> PASSAGE SHOWN
========================

Overview of Kubernetes evolution from virtual servers and Kubernetes architecture!

Kubernetes is a portable, extensible, open-source platform for managing containerized workloads and services that facilitates both declarative configuration and automation. It has a large, rapidly growing ecosystem. Kubernetes services, support, and tools are widely available. In this article, we first review the evolution of Containers and Kubernetes in particular followed by discussing where Kubernetes can or can not do. At last, we have high level overview of Kubernetes architecture.

1- Evolution of Kubernetes

The history of application deployment started with hosting applications on physical servers, then moving to using virtual servers to distribute server resources (both hardware and software) to multiple applications to recent advances and uses of containers. The following walks you through the evolution of containers such as Kubernetes.
Traditional physical server era: Early on, companies used physical servers. There was no way to define resource boundaries for applications in a physical server, and this caused resource allocation problems. For example, if multiple applications run on a physical server, there can be instances where one application would take up most of the resources, and as such, the other applications would underperform. A solution for this would be to run each application on a different physical server. But this did not scale as resources were underutilized, and it was expensive for organizations to maintain many physical servers.

========================

> ABOUT THIS TASK
List the adjectives that the first sentence of the Kubernetes overview uses to describe Kubernetes as a platform. Rely solely on the Kubernetes overview above.

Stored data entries
========================

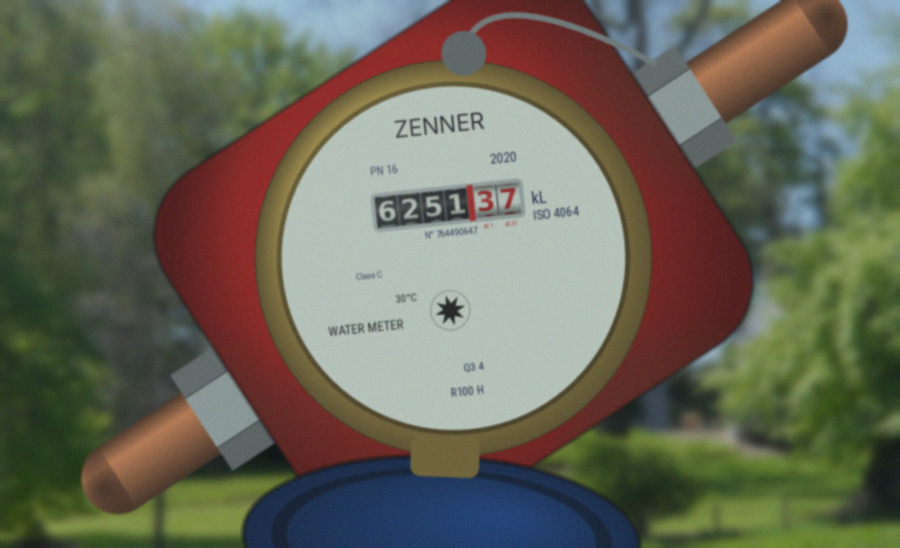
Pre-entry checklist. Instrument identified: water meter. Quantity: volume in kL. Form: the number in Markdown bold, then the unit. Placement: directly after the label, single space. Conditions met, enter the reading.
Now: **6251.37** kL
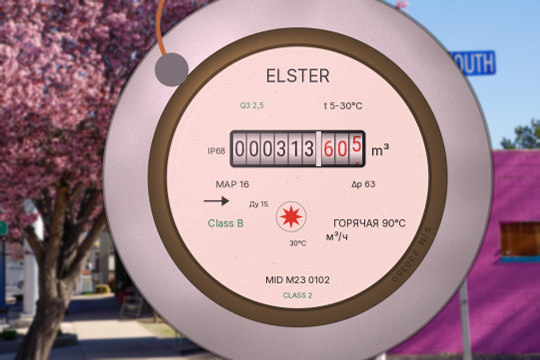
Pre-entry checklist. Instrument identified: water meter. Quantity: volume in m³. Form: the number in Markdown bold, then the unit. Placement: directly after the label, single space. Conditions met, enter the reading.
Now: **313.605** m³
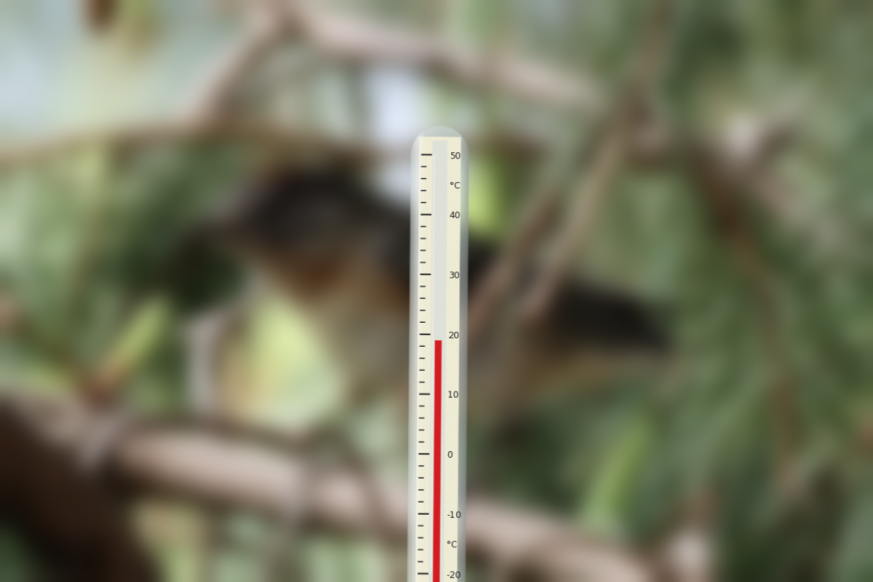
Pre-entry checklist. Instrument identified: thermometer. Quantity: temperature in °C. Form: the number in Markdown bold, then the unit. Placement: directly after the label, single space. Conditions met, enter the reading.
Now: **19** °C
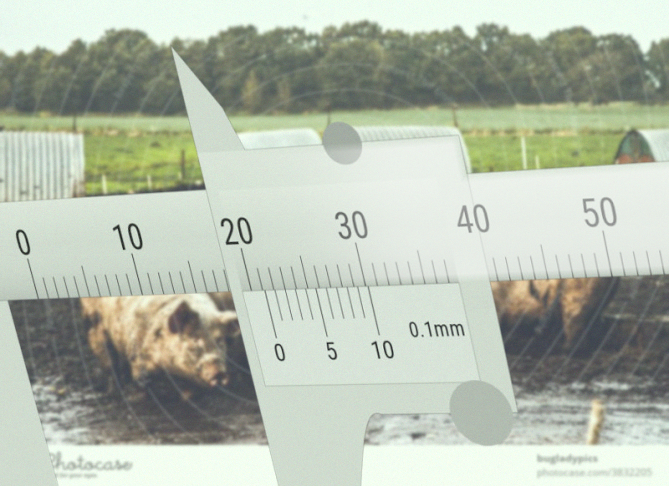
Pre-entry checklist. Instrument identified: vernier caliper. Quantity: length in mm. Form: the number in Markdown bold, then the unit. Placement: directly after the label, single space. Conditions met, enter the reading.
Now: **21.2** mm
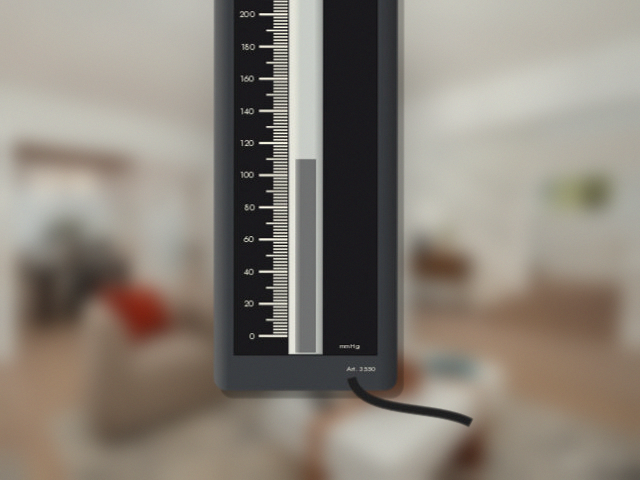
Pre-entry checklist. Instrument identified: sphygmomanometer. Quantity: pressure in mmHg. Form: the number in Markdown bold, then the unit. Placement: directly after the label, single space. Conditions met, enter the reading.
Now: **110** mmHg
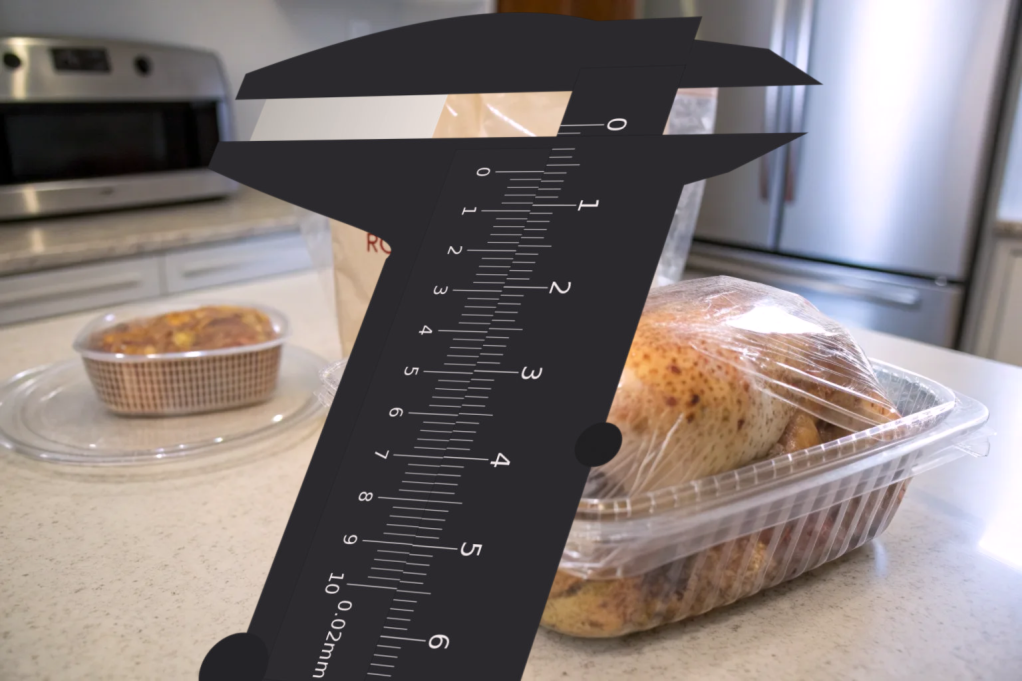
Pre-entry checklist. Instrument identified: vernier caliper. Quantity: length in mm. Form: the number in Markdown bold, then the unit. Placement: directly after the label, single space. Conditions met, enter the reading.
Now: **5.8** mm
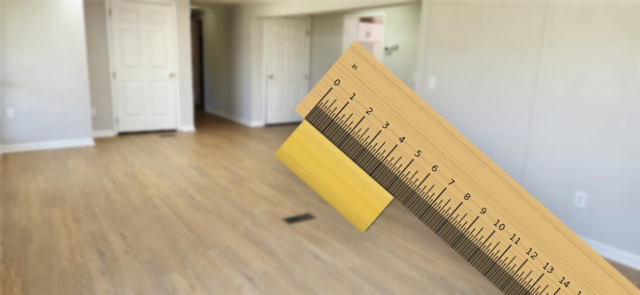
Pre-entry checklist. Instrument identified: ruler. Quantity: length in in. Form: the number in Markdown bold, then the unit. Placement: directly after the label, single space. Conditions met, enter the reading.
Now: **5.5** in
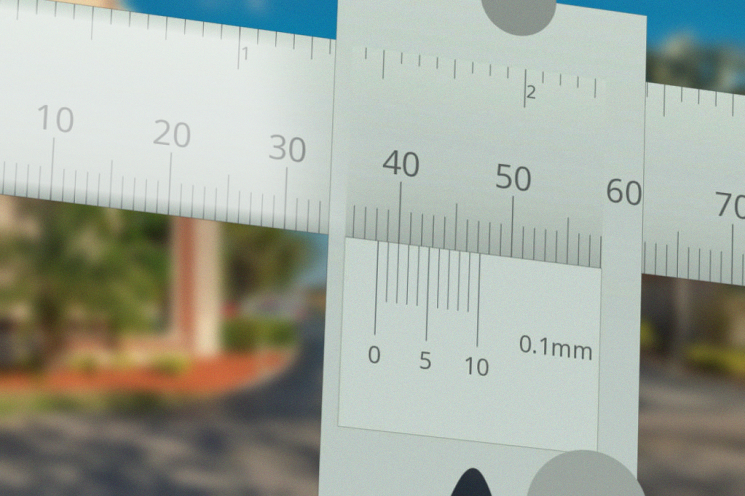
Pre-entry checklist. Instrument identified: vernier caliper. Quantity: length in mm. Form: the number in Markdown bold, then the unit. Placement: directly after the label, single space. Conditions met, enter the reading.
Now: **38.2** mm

========================

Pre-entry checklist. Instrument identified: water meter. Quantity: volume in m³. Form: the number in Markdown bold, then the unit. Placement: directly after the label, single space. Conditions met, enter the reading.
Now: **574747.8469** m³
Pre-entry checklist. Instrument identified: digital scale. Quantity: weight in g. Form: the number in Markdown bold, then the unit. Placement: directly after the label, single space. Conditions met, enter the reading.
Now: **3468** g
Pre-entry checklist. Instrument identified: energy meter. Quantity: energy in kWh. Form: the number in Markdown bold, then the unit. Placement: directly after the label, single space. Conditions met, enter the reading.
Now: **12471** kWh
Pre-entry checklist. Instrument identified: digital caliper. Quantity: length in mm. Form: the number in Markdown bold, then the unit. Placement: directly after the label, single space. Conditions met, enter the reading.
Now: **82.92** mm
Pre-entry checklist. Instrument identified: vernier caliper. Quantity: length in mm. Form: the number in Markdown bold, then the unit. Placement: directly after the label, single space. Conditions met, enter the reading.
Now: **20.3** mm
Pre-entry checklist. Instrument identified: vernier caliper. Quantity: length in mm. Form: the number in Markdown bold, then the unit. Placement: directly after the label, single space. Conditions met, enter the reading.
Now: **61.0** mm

========================

> RESPONSE AREA
portable, extensible, open-source